Northamptonshire Police, Fire and Crime Commissioner, Stephen Mold said: “Intervening early to support children is a key priority for me. Children generally become involved in crime due to lifestyle influences, trauma or other significant events. By understanding these triggers we have a better chance of diverting these children away from more serious criminal activity.
"The Trauma-Informed Custody programme being trialled offers a child-centred approach to the justice system, giving consistency to how we manage children being brought in to custody and a voice, in a safe place, to talk about their circumstances. It enables partners to take a holistic approach to their situation and offer them the support they need whilst in custody and once they have left.
“Regardless of the outcome of each case, our aim is to break the cycle of crime and point these children to services or programmes that will help tackle the issues they face to prevent them from becoming entrenched in crime.”
CI Mead concluded: “We have seen such a difference since we introduced the TIC TAC programme. Custody is calmer, our young detainees are less stressed, we have better, more amenable investigations, we’ve had less self-harm attempts, and detainees have access to support after they leave us. It’s definitely been the right approach to take.

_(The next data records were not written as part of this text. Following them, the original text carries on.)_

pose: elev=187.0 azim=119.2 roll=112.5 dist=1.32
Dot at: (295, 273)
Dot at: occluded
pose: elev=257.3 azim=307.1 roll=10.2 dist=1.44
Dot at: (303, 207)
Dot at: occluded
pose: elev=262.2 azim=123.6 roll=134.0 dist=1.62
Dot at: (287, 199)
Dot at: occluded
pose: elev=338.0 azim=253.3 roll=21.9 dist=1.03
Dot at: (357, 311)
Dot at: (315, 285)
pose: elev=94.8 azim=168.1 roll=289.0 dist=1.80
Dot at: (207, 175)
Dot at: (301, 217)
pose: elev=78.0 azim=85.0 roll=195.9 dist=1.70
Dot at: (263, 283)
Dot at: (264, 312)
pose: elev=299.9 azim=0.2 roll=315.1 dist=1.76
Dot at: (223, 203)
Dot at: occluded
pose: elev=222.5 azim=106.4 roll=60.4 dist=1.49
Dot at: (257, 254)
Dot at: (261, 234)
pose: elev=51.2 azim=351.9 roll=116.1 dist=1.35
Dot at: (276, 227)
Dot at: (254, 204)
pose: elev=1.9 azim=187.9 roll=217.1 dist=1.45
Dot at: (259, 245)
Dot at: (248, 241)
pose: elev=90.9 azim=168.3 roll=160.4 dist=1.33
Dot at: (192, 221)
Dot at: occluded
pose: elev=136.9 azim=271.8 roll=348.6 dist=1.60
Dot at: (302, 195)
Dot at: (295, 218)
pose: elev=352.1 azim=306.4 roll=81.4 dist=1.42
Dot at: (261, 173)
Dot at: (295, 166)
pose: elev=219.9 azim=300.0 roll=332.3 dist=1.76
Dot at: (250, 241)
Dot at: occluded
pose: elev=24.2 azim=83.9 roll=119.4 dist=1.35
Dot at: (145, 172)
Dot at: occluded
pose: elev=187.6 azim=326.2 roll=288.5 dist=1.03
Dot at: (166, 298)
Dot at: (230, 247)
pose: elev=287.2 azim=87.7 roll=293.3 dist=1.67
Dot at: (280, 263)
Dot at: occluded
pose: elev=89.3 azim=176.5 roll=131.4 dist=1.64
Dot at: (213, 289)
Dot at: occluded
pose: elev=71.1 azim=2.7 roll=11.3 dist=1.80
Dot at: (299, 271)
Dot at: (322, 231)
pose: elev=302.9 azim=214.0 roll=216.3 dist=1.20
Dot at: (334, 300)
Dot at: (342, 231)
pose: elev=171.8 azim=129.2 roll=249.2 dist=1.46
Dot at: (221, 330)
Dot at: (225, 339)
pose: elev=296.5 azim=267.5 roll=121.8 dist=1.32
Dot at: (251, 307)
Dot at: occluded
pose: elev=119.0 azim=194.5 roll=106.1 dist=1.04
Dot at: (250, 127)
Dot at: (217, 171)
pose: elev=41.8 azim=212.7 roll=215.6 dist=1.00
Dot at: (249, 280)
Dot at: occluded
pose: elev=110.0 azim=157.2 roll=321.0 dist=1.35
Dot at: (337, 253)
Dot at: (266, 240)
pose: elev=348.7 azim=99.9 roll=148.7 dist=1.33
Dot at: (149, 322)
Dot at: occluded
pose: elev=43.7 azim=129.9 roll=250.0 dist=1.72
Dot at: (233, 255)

“Many members of the public may look at these measures and think why are we helping ‘criminals’. They should just be put in a cell; they deserve to be there. Police custody is not about punishing people, it’s an investigation process not a judgement. Many people are not guilty of the offences that they are accused of. Many are here when they are in crisis and things have gone wrong.
“Lots of the children we have in the suites have heart-breaking pasts where, if there had been the early intervention support within society that we have now, I have no doubt they wouldn’t be in one of our cells.
“Custody may not provide early intervention but it’s certainly timely intervention, where we provide the opportunity for support from partners in both youth and mental health services that work with children while in custody and beyond.
“If we can break the offending cycle for just one child and offer them a brighter future then it has to be worth it.”